Huge cliffs and gashes into the mountains, volcanic material, lots of serious Sonoran Desert, cactus similar to southern Arizona, though no Saguaros. Nothing like the Andes you have shown us here. These are like the Alps, only sharper and newer looking. We flew over the Alps from Paris to Firenze and back, it was scenic to the max!
Thanks again for sharing your photos and memories. You had a wonderful trip and met wonderful people half a world away — we’re jealous, and have added another impossible dream to our huge and growing bucket list~!!~
Watergirl:
I like the photo shoots After Dark, after dark but not 12 midnight. While I’m always awake then, I’m usually reading in bed, waiting for my body to calm down after the day’s turmoil. 9 or 10 is when I usually try to start to wind down.
If you have enough photo submissions coming in to do 2 a day, that’s great. They are good distractions from the turmoil and tension of the daily news. If we only had one of the myriad giant problems it would be stressful, in real time we have a dozen or more right now, and many of them are existential issues.
Rafael Contreras-Yepez
@Kent:It is a pleasure to read your adventures in my country Chile. About our spanish let me say some words.
There many strangers words because we say Yaa like the Germans for to say OK. And we say Pooh instead original spanish Pues.
But dont be afraid when you need to speak with native tell something in basic spanish and them can give answer with poor words english. It works and will be fun.

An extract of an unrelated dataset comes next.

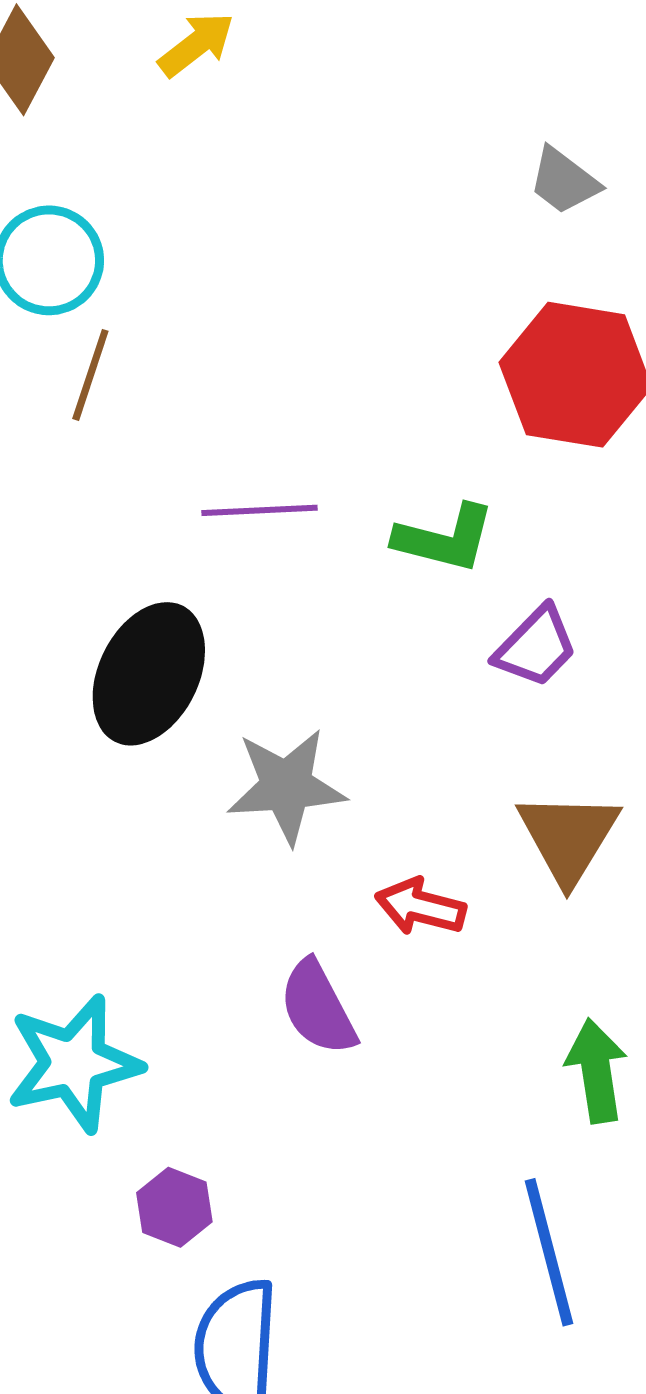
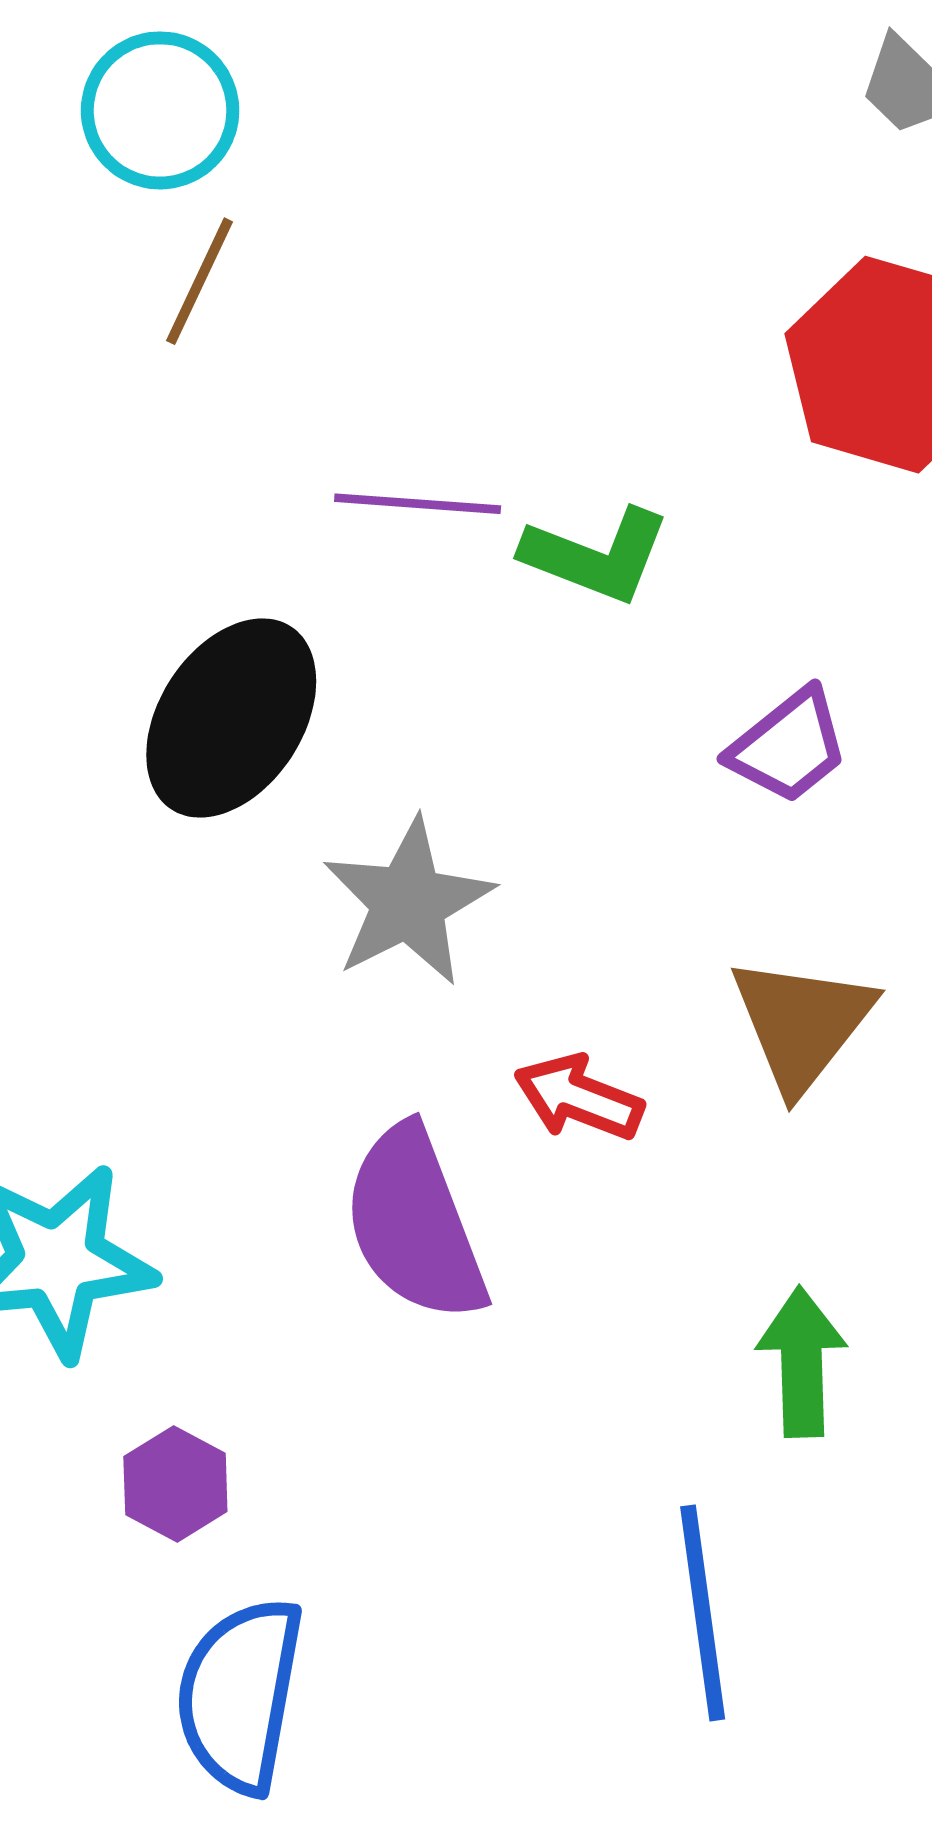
green L-shape: (445, 538) -> (596, 555), moved
gray star: (286, 786) -> (408, 902), turned -30
purple semicircle: (318, 1008) -> (415, 1224), size x1.4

All the chilians had study hundred hours of English at school and universities but we dont use…
Now I will say by and that its all
Chao no mas !?
WaterGirl
@Rafael Contreras-Yepez: The first time you comment at Balloon Juice, your comment doesn’t show up for everyone until we have manually approved it.
After that, your comments will show up right away. I have just approved your comment. Welcome!